_Records shown_
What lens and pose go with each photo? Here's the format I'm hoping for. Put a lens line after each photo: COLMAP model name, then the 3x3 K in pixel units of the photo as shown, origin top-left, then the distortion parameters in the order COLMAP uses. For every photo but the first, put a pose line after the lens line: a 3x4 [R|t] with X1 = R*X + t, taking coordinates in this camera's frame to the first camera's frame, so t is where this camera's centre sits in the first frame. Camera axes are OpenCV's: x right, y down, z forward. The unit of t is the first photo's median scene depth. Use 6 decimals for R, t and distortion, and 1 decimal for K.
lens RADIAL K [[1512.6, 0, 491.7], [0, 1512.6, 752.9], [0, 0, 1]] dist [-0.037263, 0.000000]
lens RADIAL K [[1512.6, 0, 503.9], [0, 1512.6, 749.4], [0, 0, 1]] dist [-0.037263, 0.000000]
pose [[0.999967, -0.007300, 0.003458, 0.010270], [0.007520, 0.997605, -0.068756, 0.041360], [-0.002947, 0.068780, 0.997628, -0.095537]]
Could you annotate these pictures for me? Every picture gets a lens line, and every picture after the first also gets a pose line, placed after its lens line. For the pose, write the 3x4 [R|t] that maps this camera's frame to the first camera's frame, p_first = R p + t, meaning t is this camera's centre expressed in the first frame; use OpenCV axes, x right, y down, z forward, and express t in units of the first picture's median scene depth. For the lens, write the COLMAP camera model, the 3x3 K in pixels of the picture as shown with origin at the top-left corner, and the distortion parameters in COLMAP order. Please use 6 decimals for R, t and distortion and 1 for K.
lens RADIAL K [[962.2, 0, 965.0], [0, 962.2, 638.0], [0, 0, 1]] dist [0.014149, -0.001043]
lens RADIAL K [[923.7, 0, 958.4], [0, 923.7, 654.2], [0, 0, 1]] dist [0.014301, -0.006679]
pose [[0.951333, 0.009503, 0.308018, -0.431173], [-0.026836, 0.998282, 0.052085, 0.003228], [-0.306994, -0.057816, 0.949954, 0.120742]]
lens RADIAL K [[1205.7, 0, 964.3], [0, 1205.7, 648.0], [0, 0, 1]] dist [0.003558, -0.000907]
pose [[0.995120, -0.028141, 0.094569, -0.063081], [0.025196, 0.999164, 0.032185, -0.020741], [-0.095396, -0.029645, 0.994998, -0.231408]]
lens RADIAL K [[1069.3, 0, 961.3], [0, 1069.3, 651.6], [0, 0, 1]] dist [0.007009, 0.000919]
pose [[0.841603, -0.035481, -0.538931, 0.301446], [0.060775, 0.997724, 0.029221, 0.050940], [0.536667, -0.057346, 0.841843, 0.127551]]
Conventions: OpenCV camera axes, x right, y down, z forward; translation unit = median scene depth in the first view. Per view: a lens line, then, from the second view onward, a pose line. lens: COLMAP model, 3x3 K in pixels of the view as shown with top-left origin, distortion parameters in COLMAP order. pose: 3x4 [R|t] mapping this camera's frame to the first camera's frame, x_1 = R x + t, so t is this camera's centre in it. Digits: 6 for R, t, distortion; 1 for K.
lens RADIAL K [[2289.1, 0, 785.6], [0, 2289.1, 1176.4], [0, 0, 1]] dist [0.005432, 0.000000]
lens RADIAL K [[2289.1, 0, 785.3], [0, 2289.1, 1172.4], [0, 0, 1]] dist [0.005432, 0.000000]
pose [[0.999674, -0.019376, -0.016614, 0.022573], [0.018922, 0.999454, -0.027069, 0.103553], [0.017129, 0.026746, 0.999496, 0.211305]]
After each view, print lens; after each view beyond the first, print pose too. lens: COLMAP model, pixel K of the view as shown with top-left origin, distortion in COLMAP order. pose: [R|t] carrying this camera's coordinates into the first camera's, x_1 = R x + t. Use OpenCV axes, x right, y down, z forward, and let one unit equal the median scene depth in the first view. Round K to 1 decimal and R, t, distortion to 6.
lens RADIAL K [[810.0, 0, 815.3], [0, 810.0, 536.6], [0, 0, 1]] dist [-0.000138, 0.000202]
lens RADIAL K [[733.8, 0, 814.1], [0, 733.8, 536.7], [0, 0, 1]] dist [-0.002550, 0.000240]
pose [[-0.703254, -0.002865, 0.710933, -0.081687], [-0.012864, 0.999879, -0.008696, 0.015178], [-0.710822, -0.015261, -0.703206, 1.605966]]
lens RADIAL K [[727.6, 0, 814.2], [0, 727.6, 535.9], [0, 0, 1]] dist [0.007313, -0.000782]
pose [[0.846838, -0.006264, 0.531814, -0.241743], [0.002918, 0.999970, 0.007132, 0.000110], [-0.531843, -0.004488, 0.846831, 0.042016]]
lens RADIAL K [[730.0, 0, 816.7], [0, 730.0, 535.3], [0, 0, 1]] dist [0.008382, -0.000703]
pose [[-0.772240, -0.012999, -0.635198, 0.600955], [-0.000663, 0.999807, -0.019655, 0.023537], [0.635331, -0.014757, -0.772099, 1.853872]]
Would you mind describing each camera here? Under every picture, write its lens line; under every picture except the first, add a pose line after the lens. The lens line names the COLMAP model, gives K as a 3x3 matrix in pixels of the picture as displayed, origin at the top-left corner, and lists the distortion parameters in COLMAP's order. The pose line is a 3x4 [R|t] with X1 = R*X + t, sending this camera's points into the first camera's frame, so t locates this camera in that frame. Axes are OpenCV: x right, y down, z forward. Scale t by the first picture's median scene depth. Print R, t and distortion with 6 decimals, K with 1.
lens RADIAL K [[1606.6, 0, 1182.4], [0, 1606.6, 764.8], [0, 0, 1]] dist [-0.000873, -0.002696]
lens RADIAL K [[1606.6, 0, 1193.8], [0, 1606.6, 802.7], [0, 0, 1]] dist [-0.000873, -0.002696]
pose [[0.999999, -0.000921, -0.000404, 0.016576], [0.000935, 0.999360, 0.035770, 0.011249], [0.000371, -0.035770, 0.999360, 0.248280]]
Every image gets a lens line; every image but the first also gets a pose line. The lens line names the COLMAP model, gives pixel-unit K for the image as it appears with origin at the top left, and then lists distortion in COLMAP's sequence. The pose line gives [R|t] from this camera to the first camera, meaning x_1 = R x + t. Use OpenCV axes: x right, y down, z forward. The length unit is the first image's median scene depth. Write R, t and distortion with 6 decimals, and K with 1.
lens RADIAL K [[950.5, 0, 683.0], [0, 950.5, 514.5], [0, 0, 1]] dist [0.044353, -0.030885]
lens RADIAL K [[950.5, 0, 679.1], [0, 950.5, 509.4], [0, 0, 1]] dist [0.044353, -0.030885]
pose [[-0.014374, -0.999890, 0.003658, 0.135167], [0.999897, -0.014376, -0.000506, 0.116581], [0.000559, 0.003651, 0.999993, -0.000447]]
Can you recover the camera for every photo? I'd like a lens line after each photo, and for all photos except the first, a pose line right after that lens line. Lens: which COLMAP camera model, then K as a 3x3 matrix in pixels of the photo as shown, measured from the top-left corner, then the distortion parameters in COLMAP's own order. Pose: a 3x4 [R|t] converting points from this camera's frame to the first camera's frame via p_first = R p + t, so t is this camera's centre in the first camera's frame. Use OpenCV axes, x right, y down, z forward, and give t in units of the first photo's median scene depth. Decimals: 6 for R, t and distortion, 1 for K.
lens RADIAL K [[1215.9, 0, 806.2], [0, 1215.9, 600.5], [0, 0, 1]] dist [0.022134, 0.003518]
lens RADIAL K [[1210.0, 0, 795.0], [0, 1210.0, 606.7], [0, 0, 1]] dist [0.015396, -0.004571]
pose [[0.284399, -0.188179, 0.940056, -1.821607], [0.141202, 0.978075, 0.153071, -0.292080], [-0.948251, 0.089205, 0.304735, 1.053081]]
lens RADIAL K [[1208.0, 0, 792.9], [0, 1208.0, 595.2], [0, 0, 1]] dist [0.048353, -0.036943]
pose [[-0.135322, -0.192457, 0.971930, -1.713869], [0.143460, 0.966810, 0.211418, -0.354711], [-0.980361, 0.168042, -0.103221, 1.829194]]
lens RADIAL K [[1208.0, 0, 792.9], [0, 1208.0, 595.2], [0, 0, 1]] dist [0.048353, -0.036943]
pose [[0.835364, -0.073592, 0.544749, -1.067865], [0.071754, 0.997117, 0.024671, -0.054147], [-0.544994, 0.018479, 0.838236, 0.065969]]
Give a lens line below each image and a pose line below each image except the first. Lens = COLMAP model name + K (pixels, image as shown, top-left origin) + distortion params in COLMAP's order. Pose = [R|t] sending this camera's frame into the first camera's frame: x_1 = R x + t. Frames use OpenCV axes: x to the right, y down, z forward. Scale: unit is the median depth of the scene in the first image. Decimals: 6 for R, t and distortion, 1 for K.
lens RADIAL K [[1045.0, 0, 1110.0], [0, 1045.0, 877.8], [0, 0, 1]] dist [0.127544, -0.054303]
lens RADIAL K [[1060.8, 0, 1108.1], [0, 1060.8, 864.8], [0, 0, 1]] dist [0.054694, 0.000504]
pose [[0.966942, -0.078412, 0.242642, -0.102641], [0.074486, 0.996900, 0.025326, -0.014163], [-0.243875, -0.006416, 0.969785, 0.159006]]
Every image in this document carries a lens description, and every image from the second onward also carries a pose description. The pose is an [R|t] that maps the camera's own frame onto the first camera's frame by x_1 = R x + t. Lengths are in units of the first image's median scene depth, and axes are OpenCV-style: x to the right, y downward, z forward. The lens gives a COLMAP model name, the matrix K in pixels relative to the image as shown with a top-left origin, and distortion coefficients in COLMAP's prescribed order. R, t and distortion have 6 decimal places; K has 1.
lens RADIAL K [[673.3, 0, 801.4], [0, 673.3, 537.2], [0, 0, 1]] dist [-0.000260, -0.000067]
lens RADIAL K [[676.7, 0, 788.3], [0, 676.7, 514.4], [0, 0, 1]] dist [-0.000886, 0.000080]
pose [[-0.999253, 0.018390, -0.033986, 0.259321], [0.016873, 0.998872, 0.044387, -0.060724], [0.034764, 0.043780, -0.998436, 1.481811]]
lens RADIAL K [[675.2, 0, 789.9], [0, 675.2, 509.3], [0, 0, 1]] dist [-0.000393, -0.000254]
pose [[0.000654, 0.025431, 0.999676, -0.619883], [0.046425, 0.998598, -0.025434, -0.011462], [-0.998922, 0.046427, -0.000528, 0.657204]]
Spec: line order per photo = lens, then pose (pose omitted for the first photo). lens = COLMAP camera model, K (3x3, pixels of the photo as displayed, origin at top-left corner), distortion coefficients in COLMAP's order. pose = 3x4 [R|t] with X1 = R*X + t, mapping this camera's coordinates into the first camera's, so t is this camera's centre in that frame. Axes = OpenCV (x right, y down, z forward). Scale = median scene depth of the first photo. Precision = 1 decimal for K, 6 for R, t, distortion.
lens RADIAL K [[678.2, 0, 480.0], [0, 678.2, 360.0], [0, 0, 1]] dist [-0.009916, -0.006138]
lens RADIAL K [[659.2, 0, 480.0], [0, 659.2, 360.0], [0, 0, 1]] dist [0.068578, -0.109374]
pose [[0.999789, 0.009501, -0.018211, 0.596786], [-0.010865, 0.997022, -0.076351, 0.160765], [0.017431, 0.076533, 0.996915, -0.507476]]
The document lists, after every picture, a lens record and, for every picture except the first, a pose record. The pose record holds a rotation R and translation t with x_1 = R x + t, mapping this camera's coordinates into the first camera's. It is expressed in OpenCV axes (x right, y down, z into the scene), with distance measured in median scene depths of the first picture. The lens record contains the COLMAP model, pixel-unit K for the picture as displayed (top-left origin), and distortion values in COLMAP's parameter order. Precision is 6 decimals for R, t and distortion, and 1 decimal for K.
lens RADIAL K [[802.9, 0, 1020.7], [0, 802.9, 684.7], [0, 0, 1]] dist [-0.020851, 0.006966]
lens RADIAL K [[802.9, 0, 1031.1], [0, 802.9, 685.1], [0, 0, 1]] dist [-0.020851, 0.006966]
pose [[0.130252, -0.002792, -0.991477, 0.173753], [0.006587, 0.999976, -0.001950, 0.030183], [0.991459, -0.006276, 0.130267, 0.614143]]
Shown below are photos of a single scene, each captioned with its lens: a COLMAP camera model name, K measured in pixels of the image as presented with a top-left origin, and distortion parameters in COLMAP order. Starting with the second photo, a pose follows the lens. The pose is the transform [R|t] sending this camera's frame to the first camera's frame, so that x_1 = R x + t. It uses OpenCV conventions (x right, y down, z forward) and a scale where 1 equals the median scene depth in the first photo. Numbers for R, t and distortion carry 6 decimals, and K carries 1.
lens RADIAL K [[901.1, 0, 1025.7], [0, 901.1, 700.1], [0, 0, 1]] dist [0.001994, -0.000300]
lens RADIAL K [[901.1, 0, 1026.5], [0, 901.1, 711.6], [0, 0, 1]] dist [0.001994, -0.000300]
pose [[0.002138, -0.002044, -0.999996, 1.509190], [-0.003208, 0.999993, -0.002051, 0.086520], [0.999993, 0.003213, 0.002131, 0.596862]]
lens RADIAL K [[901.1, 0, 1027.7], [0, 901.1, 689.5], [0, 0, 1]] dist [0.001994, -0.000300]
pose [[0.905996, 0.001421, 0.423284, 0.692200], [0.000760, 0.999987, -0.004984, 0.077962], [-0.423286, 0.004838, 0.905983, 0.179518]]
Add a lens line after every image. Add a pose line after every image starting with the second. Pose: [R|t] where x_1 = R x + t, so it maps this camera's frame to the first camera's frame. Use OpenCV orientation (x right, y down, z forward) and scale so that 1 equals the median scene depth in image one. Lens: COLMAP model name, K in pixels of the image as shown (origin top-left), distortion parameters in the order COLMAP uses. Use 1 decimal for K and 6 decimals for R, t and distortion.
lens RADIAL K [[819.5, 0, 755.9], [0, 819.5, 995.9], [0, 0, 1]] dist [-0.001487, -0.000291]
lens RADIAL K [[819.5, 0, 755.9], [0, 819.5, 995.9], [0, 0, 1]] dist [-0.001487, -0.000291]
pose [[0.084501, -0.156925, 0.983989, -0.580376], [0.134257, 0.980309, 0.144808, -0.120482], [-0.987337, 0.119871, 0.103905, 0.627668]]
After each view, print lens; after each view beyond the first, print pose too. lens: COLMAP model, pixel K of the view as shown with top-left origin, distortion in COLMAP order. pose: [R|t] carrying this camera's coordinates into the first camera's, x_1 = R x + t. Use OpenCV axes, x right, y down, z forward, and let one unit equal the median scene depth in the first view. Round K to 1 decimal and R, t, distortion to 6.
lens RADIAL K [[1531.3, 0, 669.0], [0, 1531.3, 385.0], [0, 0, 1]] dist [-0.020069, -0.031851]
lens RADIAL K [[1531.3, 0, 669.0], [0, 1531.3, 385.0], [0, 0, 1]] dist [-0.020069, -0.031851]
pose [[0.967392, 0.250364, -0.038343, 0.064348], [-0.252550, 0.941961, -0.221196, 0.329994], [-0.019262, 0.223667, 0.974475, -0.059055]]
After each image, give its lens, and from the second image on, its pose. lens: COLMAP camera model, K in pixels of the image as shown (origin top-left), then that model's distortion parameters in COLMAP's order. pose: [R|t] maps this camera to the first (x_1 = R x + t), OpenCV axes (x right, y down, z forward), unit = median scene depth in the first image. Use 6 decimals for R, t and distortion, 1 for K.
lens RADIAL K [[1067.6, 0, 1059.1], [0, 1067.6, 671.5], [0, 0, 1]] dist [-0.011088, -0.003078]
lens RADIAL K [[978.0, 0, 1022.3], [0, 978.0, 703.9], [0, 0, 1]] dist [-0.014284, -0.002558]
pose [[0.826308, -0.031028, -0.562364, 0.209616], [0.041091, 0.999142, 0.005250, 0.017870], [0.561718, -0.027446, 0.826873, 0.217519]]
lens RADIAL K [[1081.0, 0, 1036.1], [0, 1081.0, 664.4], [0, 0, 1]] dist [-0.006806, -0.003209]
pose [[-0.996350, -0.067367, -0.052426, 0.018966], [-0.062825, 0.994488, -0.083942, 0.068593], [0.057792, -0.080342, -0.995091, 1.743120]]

_What the task asks_
Exactly as written, give again every line from the one containing "After each image, give" through the last line of the material above, and no other lines.

_Your solution_
After each image, give its lens, and from the second image on, its pose. lens: COLMAP camera model, K in pixels of the image as shown (origin top-left), then that model's distortion parameters in COLMAP's order. pose: [R|t] maps this camera to the first (x_1 = R x + t), OpenCV axes (x right, y down, z forward), unit = median scene depth in the first image. Use 6 decimals for R, t and distortion, 1 for K.
lens RADIAL K [[1067.6, 0, 1059.1], [0, 1067.6, 671.5], [0, 0, 1]] dist [-0.011088, -0.003078]
lens RADIAL K [[978.0, 0, 1022.3], [0, 978.0, 703.9], [0, 0, 1]] dist [-0.014284, -0.002558]
pose [[0.826308, -0.031028, -0.562364, 0.209616], [0.041091, 0.999142, 0.005250, 0.017870], [0.561718, -0.027446, 0.826873, 0.217519]]
lens RADIAL K [[1081.0, 0, 1036.1], [0, 1081.0, 664.4], [0, 0, 1]] dist [-0.006806, -0.003209]
pose [[-0.996350, -0.067367, -0.052426, 0.018966], [-0.062825, 0.994488, -0.083942, 0.068593], [0.057792, -0.080342, -0.995091, 1.743120]]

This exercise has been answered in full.